On that Tuesday we thought a Zoom call was a new slang term for a quick ring on the telephone. A facemask was a piece of football equipment, not a piece of everyday fashion. Bank tellers called the police on people wearing masks, instead of telling their customers to put one on.
We weighed the pros and cons of attending a ballgame on whether we had the time or money to do so, rather than local infection rates. Half-empty stadiums were the mark of a team in the middle of a dismal season, not the sign of slow societal rebirth.
We heard tales of famous people and loved ones getting the dreaded virus. Some did not recover. Many did. Gobert, whose diagnosis sent the sports world into a panic, is doing just fine. He has played every game this NBA season, was selected to the league’s All-Star team last month, and signed a five-year, $205 million contract extension in December.

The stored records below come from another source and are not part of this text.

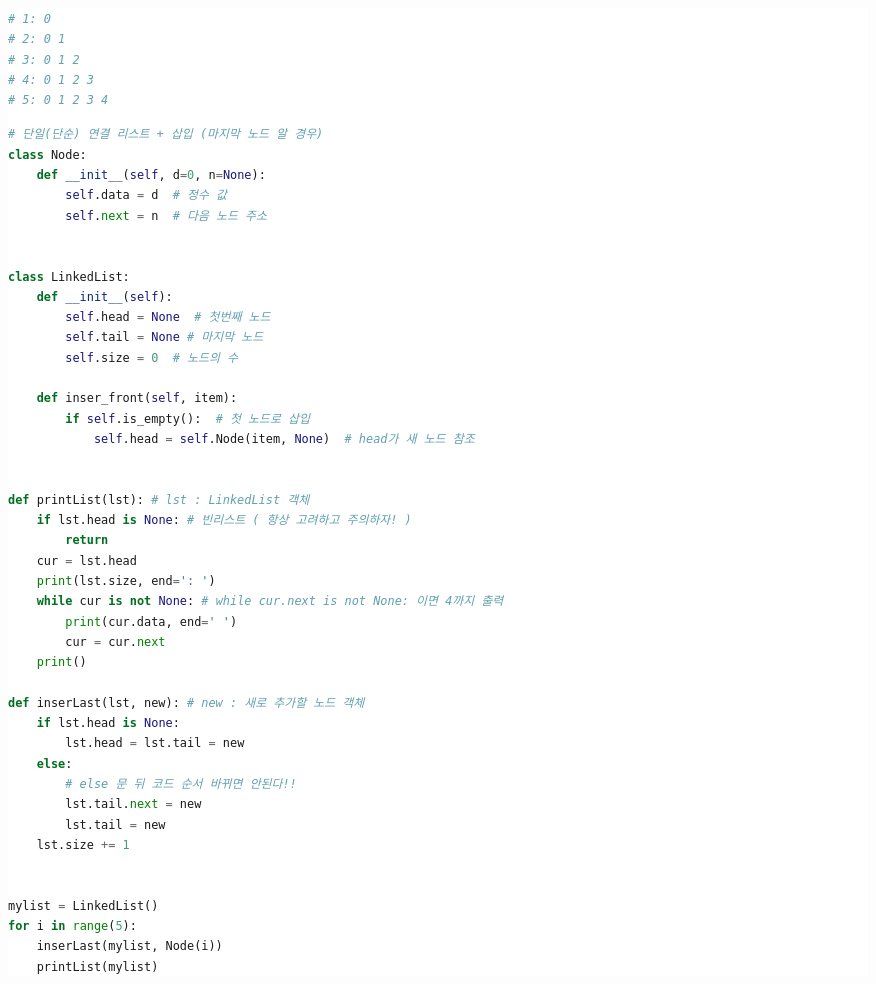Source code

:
 ```python
# 1: 0 
# 2: 0 1 
# 3: 0 1 2 
# 4: 0 1 2 3 
# 5: 0 1 2 3 4 

```

```python
# 단일(단순) 연결 리스트 + 삽입 (마지막 노드 알 경우)
class Node:
    def __init__(self, d=0, n=None):
        self.data = d  # 정수 값
        self.next = n  # 다음 노드 주소


class LinkedList:
    def __init__(self):
        self.head = None  # 첫번째 노드
        self.tail = None # 마지막 노드
        self.size = 0  # 노드의 수

    def inser_front(self, item):
        if self.is_empty():  # 첫 노드로 삽입
            self.head = self.Node(item, None)  # head가 새 노드 참조


def printList(lst): # lst : LinkedList 객체
    if lst.head is None: # 빈리스트 ( 항상 고려하고 주의하자! )
        return
    cur = lst.head
    print(lst.size, end=': ')
    while cur is not None: # while cur.next is not None: 이면 4까지 출력
        print(cur.data, end=' ')
        cur = cur.next
    print()

def inserLast(lst, new): # new : 새로 추가할 노드 객체
    if lst.head is None:
        lst.head = lst.tail = new
    else:
        # else 문 뒤 코드 순서 바뀌면 안된다!!
        lst.tail.next = new
        lst.tail = new
    lst.size += 1


mylist = LinkedList()
for i in range(5):
    inserLast(mylist, Node(i))
    printList(mylist)
```
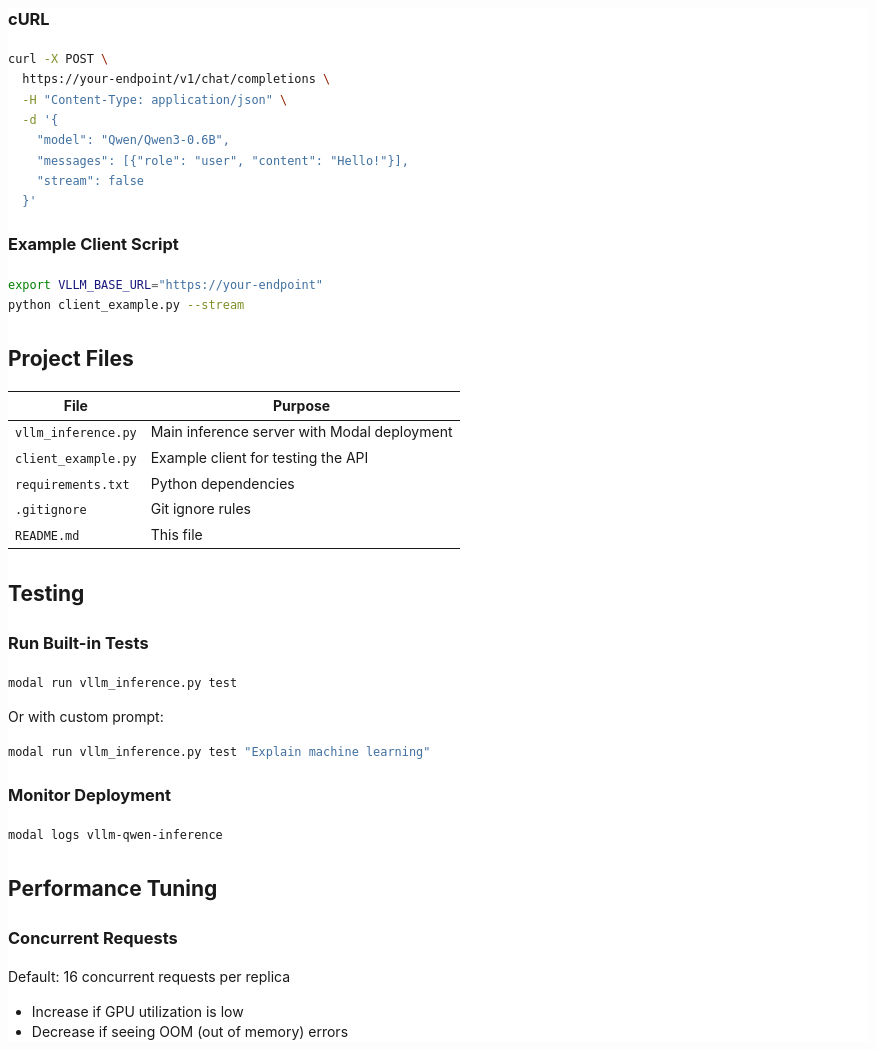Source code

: ### cURL
```bash
curl -X POST \
  https://your-endpoint/v1/chat/completions \
  -H "Content-Type: application/json" \
  -d '{
    "model": "Qwen/Qwen3-0.6B",
    "messages": [{"role": "user", "content": "Hello!"}],
    "stream": false
  }'
```

### Example Client Script
```bash
export VLLM_BASE_URL="https://your-endpoint"
python client_example.py --stream
```

## Project Files

| File | Purpose |
|------|---------|
| `vllm_inference.py` | Main inference server with Modal deployment |
| `client_example.py` | Example client for testing the API |
| `requirements.txt` | Python dependencies |
| `.gitignore` | Git ignore rules |
| `README.md` | This file |

## Testing

### Run Built-in Tests
```bash
modal run vllm_inference.py test
```

Or with custom prompt:
```bash
modal run vllm_inference.py test "Explain machine learning"
```

### Monitor Deployment
```bash
modal logs vllm-qwen-inference
```

## Performance Tuning

### Concurrent Requests
Default: 16 concurrent requests per replica
- Increase if GPU utilization is low
- Decrease if seeing OOM (out of memory) errors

By early 2021, a year after we entered this surreal reality, the most remarkable thing about it all might be how quickly we adjusted. We put on masks, we developed a vaccine and signed up en masse to take it, we all learned and obeyed new societal norms.
We left the world of March 10, 2020 behind, literally overnight, and if not embraced then at least accepted the world of March 12, 2020. So many of the things we took for granted 13 months ago are only now starting to return to us. Some might never come back.
Like a lot of people, I miss the old world. I want to be able to go to a ballgame or a movie without thinking about anything more than who or what is playing. I want to walk into a convenience store without having to double back to the car for a facemask.